EXERCISE OBJECTIVE = Line by line, repeat the material below exactly and skip the images.

EXTRACTED RECORDS =
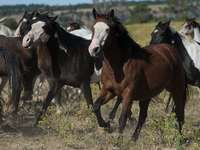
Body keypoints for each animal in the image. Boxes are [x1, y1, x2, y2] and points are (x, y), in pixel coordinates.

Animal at [88, 8, 187, 143]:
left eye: (107, 29)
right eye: (93, 28)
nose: (93, 49)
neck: (119, 65)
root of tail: (169, 49)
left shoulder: (128, 94)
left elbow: (122, 118)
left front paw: (119, 142)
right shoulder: (108, 90)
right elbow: (96, 106)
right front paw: (108, 126)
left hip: (176, 90)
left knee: (179, 112)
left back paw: (181, 139)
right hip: (147, 95)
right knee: (143, 116)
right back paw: (133, 138)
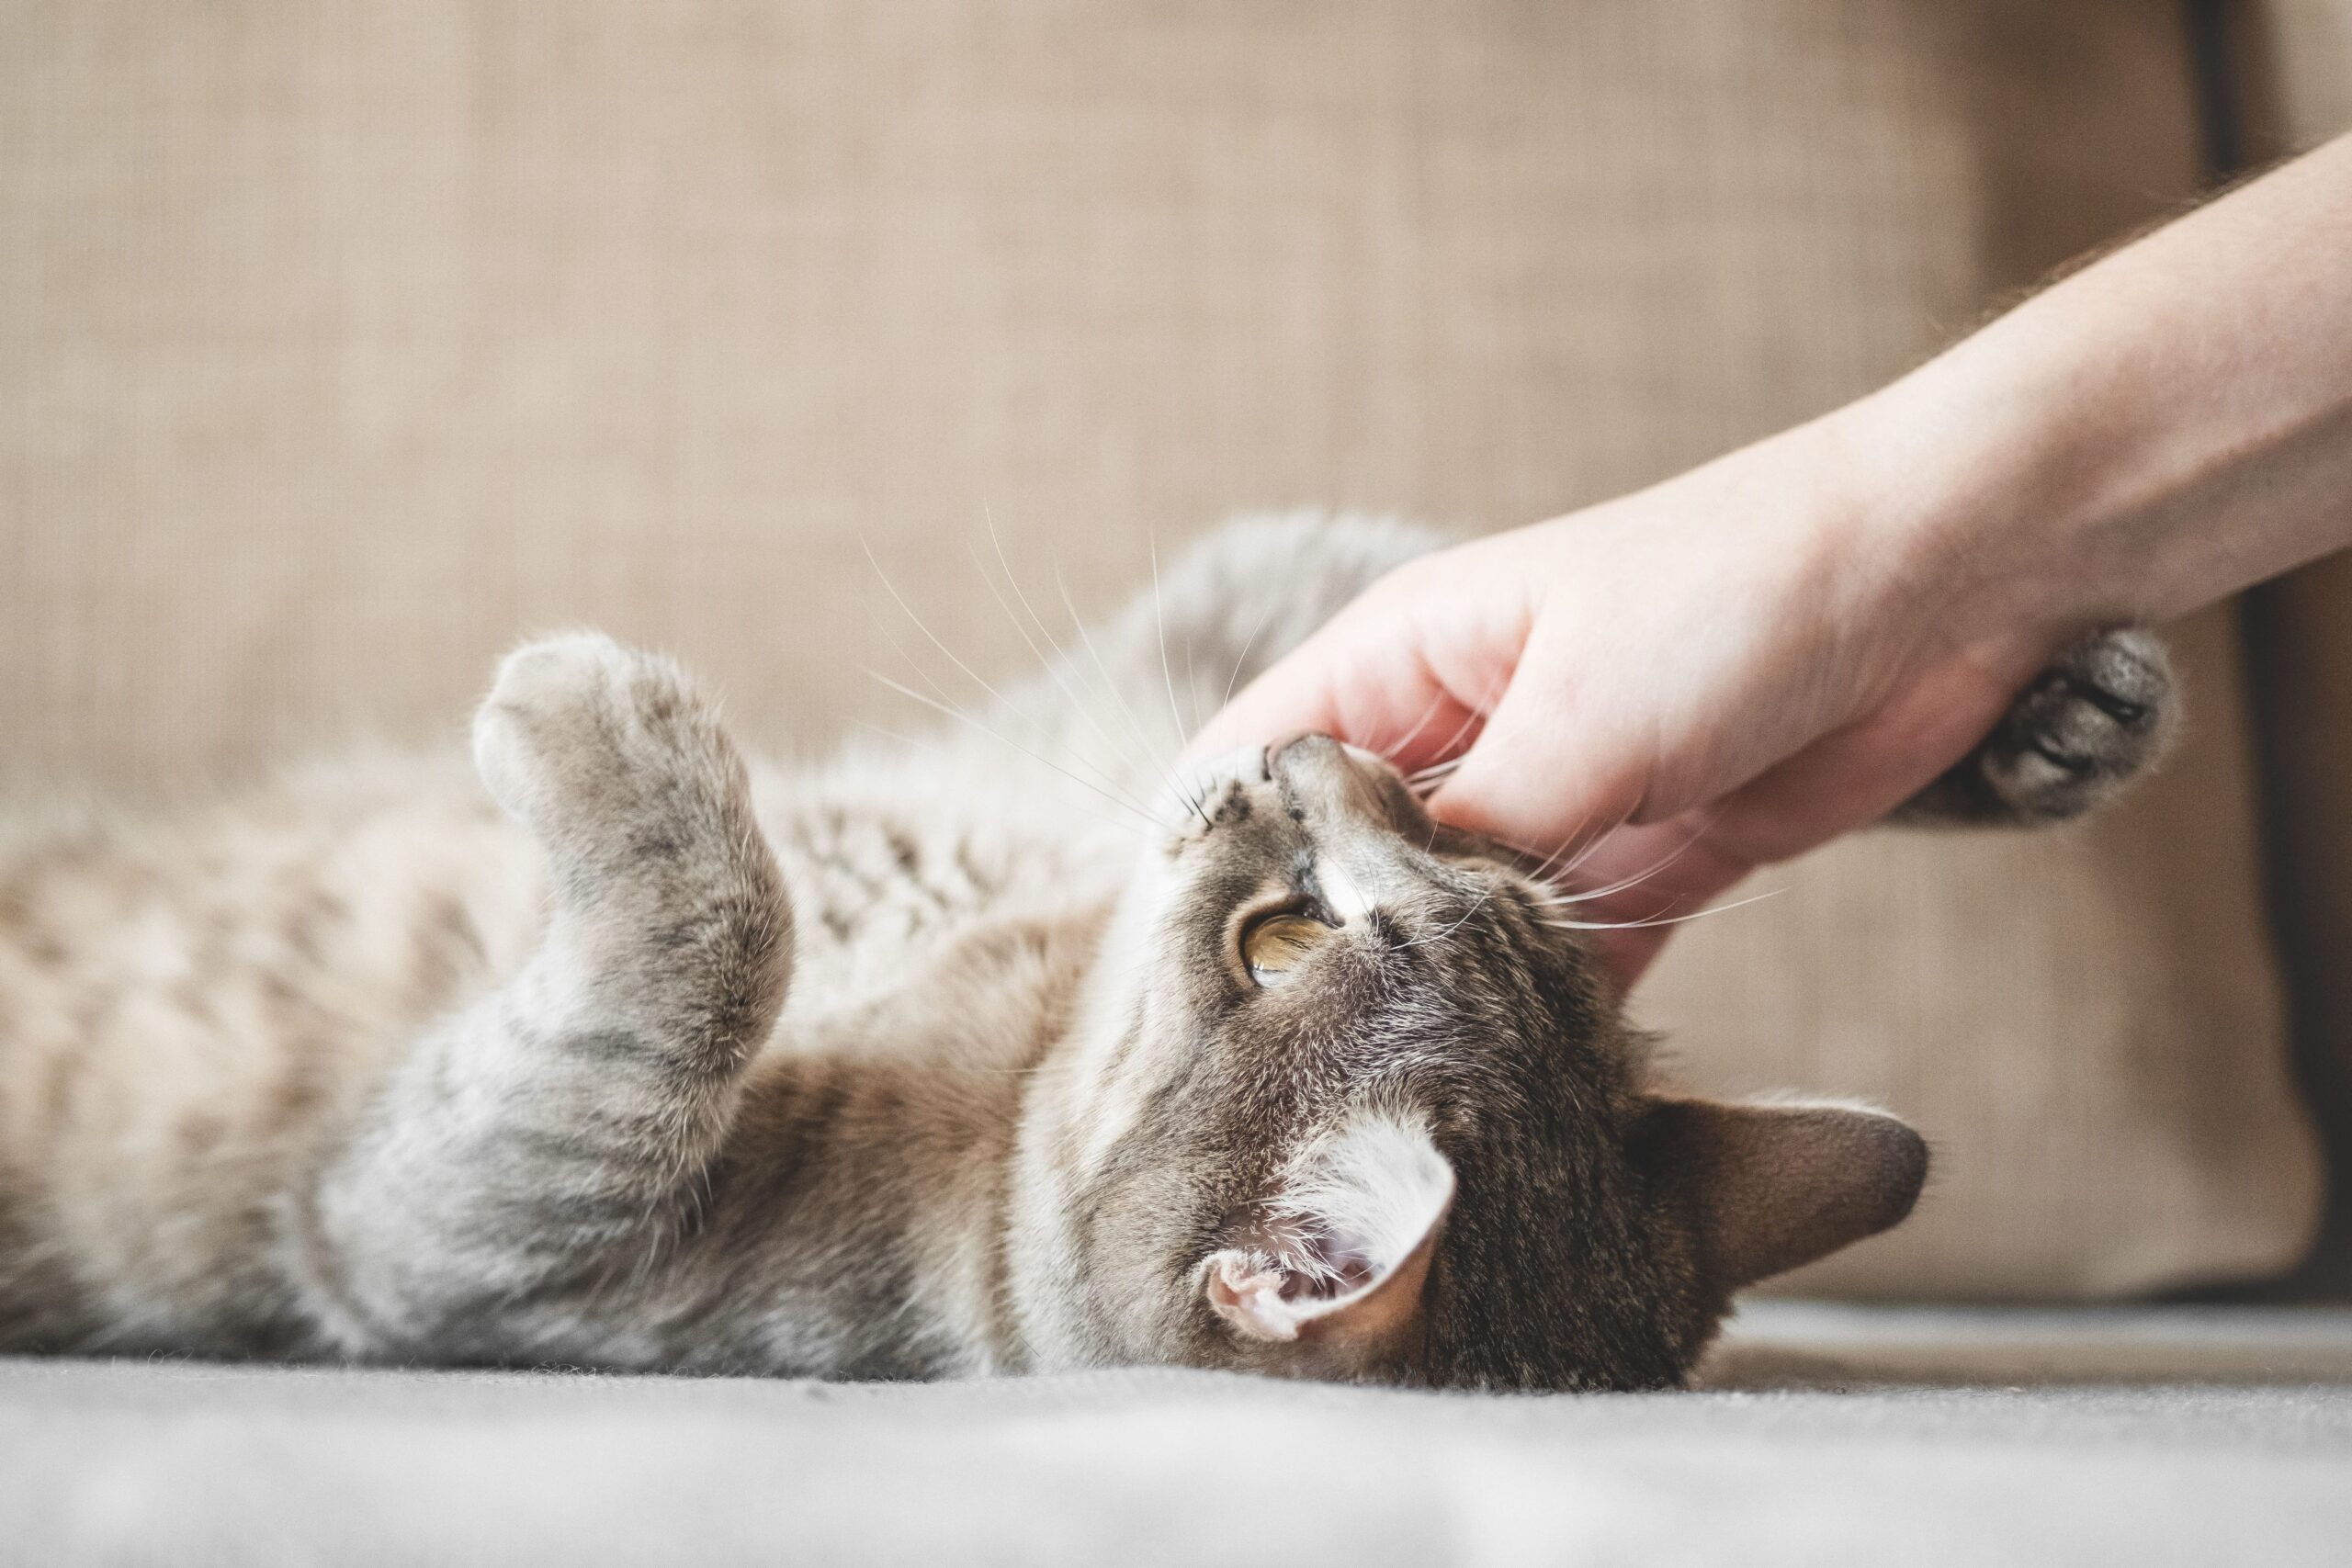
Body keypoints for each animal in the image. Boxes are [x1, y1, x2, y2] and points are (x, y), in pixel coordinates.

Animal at [0, 522, 2173, 1392]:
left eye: (1276, 939)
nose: (1330, 763)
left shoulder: (447, 1240)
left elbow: (693, 963)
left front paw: (599, 718)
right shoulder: (1199, 643)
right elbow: (1394, 550)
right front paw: (2028, 712)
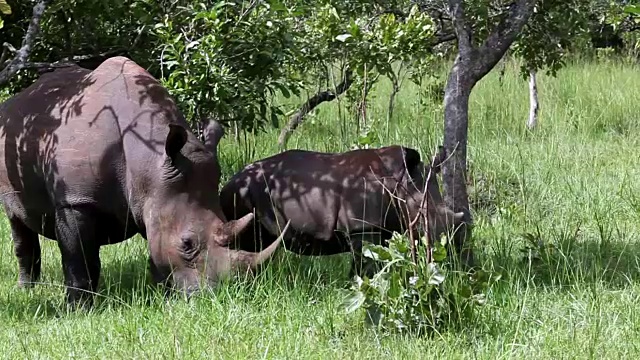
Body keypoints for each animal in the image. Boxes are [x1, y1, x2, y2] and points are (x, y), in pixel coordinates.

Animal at [220, 145, 464, 278]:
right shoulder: (361, 226)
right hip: (241, 194)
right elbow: (364, 265)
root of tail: (231, 180)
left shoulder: (382, 226)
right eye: (424, 214)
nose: (448, 243)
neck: (400, 181)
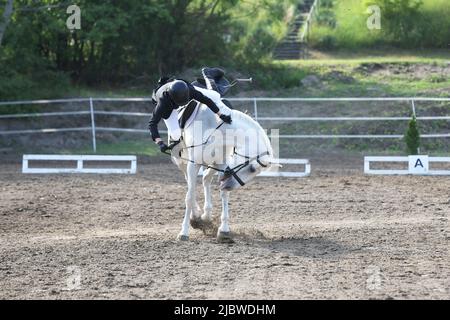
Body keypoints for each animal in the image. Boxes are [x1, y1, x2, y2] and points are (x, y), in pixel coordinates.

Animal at [171, 103, 274, 242]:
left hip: (213, 165)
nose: (229, 186)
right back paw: (196, 215)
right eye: (252, 169)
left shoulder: (223, 164)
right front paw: (184, 232)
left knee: (205, 179)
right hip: (183, 162)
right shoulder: (193, 164)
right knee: (190, 184)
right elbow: (189, 196)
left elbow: (224, 194)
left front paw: (224, 230)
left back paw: (206, 215)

TASK OUTPUT =
Body keypoints for each animal in the image. Boxes are [x1, y1, x2, y2] and points are (x, y), in pixel coordinates.

Animal at [88, 8, 187, 143]:
left eye: (107, 29)
right eye: (93, 28)
nose: (93, 49)
neck: (119, 65)
root of tail: (169, 49)
left shoulder: (128, 94)
left elbow: (122, 118)
left front paw: (119, 142)
right shoulder: (108, 90)
right elbow: (96, 106)
right front paw: (108, 126)
left hip: (176, 90)
left knee: (179, 112)
left back paw: (181, 139)
right hip: (147, 95)
right knee: (143, 116)
right back paw: (133, 138)
Body keypoints for each animal in the image. Boxes are [x1, y1, x2, y2] and points are (x, y), in pixel coordinates.

Animal at [0, 522, 2173, 1392]:
left eye: (1276, 939)
nose: (1330, 763)
left shoulder: (447, 1240)
left elbow: (693, 963)
left front paw: (599, 718)
right shoulder: (1199, 643)
right elbow: (1394, 550)
right front paw: (2028, 712)
Body keypoints for each animal in the image. Boxes are [x1, y1, x2, y2] and points are (x, y), in pixel coordinates.

Animal at [220, 145, 464, 278]:
right shoulder: (361, 226)
right hip: (241, 194)
right elbow: (364, 265)
root of tail: (231, 180)
left shoulder: (382, 226)
right eye: (424, 214)
nose: (448, 243)
neck: (400, 181)
Body keypoints for each animal in the image. Boxes are [x1, y1, x2, y2] and points are (x, y), in pixel coordinates.

Animal at [171, 103, 274, 242]:
left hip: (213, 165)
nose: (229, 186)
right back paw: (196, 215)
right eye: (252, 169)
left shoulder: (223, 164)
right front paw: (184, 232)
left knee: (205, 179)
right hip: (183, 162)
right shoulder: (193, 164)
right knee: (190, 184)
right elbow: (189, 196)
left elbow: (224, 194)
left front paw: (224, 230)
left back paw: (206, 215)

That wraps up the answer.